If Burger King wants a brand, instead of just a well-known name, they have to take a good hard look at themselves. Stop the short-termism – the focus just on price.

Grace’s Guard

–            Find out what role they play in people’s lives. They certainly can’t compete on the personal relationship front, so how are they going to connect more meaningfully with the customers?

–            Create a bigger brand purpose and wrap it with an overarching idea that is truly engaging – use this idea to tie all the limited time only menu items together. Each piece of work then builds Burger King a brand for the long-term.

–            But most importantly, be brave with your creativity. It’s the only real competitive advantage any of us have left.

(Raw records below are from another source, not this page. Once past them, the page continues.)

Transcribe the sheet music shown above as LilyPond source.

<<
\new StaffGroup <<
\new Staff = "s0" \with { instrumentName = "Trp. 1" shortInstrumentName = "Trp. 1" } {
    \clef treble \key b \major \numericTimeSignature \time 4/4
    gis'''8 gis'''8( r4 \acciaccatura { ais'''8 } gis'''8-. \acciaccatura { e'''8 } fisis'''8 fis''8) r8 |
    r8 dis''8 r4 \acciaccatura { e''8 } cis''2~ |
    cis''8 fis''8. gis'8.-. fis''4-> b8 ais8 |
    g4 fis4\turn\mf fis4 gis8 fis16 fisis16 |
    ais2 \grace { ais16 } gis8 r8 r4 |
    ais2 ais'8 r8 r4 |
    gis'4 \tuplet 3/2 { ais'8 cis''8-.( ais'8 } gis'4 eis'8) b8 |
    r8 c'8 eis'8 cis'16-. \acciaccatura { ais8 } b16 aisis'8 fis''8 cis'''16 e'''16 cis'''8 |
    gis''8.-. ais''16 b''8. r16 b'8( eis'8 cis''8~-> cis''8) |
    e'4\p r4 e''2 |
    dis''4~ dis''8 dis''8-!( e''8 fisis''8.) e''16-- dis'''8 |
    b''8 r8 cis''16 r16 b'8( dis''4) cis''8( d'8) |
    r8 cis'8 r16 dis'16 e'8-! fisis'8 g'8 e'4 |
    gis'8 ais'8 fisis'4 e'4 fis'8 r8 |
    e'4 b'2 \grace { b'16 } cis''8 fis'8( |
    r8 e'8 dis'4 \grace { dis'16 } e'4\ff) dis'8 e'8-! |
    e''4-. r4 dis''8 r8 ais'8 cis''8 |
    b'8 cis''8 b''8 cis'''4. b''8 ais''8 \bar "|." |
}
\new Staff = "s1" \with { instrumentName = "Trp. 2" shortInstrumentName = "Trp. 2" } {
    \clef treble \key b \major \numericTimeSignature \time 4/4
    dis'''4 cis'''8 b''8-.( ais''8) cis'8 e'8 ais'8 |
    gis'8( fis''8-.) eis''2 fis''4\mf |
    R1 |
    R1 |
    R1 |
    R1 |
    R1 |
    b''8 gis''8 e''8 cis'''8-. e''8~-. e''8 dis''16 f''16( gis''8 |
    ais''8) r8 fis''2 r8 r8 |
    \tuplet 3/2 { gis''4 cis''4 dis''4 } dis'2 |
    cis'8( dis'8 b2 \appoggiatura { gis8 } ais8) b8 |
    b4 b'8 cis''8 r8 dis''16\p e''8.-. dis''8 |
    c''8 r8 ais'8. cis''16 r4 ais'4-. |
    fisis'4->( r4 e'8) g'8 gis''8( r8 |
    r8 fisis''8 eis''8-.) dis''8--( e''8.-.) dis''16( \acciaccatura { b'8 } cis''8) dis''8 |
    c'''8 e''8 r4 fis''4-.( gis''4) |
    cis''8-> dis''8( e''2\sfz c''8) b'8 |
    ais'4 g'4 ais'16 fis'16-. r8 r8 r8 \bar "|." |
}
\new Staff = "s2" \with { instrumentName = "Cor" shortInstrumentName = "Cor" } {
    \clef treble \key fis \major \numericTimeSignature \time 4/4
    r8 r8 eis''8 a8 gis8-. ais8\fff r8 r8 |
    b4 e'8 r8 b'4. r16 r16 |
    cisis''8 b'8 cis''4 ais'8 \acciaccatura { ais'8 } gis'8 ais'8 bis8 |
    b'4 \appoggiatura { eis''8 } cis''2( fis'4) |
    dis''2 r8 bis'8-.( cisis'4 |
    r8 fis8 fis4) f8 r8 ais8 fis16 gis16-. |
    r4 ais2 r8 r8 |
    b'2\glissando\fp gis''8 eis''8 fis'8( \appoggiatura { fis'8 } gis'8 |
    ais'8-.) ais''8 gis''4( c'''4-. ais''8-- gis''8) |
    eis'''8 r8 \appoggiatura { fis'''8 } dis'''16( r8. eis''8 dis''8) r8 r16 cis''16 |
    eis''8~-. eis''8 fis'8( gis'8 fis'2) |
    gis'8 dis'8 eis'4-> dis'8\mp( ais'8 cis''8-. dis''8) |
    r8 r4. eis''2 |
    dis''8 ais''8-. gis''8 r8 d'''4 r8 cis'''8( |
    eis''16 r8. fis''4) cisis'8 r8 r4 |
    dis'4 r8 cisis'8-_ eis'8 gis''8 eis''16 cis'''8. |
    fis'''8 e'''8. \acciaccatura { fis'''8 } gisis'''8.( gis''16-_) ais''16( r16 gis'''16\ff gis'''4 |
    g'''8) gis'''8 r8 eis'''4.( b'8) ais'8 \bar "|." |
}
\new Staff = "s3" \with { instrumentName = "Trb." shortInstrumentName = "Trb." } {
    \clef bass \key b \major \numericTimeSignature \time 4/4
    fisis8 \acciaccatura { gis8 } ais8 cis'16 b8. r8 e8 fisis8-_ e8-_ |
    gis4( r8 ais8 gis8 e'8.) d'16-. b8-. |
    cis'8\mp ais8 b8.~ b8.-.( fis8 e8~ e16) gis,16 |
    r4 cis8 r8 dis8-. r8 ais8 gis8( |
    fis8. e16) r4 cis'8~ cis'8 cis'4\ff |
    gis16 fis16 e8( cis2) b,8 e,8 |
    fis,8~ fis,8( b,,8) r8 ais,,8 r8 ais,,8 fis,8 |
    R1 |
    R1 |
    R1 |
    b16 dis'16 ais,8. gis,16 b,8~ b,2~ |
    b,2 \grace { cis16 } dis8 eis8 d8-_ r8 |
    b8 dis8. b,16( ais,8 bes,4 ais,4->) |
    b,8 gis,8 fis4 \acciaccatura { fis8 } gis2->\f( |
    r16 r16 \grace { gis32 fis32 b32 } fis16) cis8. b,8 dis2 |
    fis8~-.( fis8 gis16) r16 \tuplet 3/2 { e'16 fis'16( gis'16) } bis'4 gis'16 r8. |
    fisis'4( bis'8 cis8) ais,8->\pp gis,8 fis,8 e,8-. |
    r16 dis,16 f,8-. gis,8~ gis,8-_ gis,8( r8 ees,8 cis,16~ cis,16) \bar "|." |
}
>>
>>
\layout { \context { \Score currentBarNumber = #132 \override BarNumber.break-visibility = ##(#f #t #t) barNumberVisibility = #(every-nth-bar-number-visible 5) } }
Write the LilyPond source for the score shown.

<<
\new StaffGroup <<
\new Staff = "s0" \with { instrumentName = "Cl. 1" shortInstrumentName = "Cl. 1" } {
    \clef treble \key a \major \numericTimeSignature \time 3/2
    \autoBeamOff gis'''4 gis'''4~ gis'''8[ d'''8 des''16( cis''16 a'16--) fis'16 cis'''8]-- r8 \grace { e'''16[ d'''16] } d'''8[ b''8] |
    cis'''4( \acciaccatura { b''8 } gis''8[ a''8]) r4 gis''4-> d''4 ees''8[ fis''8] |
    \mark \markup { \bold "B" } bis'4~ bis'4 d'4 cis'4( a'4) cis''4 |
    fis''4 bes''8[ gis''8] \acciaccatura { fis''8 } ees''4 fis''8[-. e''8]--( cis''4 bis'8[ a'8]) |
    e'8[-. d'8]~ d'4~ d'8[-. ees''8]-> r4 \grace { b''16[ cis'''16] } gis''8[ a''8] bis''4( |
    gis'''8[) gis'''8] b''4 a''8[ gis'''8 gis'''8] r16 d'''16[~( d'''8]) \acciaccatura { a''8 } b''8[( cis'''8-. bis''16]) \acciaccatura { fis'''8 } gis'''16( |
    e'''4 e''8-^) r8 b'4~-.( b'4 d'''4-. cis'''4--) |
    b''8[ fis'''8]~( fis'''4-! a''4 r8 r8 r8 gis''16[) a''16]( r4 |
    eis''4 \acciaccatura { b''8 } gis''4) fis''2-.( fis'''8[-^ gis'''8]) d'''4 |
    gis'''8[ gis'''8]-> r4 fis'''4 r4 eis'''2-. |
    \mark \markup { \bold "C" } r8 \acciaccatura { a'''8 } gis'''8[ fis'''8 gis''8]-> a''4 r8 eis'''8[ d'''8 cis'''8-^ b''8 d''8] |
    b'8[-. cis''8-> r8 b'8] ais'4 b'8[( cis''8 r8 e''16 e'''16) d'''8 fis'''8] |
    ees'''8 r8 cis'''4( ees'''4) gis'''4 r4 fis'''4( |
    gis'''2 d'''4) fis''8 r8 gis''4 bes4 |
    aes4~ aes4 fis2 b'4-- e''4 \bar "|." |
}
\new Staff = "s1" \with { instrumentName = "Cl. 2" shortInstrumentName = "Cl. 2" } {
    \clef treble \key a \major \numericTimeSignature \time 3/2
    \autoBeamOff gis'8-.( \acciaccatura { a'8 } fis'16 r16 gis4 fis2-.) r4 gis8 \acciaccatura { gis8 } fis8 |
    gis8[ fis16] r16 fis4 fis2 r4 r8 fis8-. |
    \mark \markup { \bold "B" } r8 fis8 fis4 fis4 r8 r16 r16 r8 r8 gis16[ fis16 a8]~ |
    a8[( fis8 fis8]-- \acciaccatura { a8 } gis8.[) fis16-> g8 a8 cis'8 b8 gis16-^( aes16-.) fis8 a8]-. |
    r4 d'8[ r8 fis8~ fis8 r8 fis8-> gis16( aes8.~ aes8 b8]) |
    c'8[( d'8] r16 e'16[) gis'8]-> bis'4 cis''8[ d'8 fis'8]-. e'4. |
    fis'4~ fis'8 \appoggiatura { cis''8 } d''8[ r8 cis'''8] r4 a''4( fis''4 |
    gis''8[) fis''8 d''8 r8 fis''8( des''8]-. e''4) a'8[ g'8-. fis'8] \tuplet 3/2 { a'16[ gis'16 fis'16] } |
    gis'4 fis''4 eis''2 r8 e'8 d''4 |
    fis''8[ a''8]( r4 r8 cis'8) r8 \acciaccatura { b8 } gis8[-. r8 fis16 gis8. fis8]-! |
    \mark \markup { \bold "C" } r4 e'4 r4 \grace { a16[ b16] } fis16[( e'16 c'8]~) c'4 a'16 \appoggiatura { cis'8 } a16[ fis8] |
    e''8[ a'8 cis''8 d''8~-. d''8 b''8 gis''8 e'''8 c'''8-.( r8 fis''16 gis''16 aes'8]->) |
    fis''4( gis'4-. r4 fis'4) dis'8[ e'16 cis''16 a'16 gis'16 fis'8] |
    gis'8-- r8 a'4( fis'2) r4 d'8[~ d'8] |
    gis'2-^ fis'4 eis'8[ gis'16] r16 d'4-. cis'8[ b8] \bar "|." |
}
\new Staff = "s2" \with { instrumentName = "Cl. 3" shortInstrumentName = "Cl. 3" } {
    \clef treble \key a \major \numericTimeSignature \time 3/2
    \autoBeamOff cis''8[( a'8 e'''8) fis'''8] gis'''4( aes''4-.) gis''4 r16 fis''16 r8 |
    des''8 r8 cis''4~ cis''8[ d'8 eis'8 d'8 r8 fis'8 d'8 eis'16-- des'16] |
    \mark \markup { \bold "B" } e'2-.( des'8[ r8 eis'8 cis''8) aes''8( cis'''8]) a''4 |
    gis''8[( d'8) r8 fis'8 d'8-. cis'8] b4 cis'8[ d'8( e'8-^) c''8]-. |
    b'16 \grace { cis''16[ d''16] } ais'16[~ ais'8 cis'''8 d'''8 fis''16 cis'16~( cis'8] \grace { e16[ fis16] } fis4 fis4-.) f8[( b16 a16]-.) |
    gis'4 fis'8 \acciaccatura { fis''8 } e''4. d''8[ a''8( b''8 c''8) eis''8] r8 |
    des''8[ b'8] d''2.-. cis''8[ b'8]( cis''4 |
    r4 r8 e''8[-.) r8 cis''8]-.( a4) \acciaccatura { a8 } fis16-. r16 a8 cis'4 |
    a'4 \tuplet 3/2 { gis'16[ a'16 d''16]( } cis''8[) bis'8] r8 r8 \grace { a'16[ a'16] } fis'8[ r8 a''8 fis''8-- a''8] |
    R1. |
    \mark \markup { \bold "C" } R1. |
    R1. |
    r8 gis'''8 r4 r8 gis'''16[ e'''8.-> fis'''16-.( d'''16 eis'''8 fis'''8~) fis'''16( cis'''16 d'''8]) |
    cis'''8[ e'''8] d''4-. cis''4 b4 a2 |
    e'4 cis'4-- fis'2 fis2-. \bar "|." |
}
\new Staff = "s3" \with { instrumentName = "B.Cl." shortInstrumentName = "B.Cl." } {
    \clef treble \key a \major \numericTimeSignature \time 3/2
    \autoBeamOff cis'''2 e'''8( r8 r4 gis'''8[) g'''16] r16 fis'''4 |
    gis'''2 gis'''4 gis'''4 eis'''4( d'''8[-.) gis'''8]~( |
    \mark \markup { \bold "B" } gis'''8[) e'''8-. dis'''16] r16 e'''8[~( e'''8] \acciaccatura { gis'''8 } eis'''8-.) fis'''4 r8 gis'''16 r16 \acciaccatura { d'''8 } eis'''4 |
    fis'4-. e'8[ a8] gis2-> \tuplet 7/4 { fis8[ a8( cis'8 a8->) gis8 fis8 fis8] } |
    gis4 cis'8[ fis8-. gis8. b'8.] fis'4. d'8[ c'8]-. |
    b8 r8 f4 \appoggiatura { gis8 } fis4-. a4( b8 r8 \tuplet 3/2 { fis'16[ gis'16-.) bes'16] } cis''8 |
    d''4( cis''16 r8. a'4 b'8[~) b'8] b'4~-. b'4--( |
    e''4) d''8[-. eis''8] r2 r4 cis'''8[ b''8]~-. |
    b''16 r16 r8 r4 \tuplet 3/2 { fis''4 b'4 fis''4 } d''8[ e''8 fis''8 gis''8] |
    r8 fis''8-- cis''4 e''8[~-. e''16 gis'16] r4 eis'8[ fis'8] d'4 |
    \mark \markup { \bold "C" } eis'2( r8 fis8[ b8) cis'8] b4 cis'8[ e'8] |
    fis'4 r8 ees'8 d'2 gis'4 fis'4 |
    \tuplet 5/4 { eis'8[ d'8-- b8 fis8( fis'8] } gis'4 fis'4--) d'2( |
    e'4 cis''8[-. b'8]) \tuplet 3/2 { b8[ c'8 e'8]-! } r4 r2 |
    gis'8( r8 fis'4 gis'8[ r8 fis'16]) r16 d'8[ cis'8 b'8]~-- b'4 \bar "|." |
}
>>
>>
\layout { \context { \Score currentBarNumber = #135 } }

Sarah Reiter,  President APAC, FutureBrand

BK recedes in the shadows of McDonald’s monolithic eclipse. It simply struggles to meaningfully connect with Singaporeans through the wash of McDonald’s communications. The obvious and incorrect assumption would be that BK needs better communications campaigns and creatives. But this is not true.  This failed BK brand building program (and thus market share) in Singapore lies at the heart of the brand – BK’s soul – the idea BK stands for and its brand positioning. Its failure is further amplified by poor communication channel mix, outdated engagement and a brand experience, which ironically disenfranchises consumers.

In contrast, McDonald’s soul and brand positioning taps into the acknowledged trend among working professionals and young adults in Singapore for “healthy food”. Being more educated and informed, this particular crowd, with a higher purchasing power, often prefers “eating healthy” to taste.

To capture them, McDonald’s, in comparison to BK’s lurching brand positioning, targets hard with a focused idea and offer: has a refreshed menu that caters to a healthier diet, and has built its brand engagement around encouraging a healthier lifestyle.

McDonald’s approach, coupled with its existing high brand equity, makes it is easy to understand why BK has yet to win the battle in becoming the first-choice of fast-food among most Singaporeans.

BK should refocus its strategy and look to what its customers really need or want, recognising if the taste, price, or image is more important, and improve the quality of its offerings across its product, environment and brand experience.

Also, although there is much to improve in terms of product and customer experience, simply improving what is advertised and what is actually offered would deliver immediate results.

Reiter’s Remedy

  • Understand what BK wants to offer to the Asian consumer
  • Improve quality of product offerings
  • Build the product offering and consumer experience around it in contemporary ways and BK could outperform McDonalds.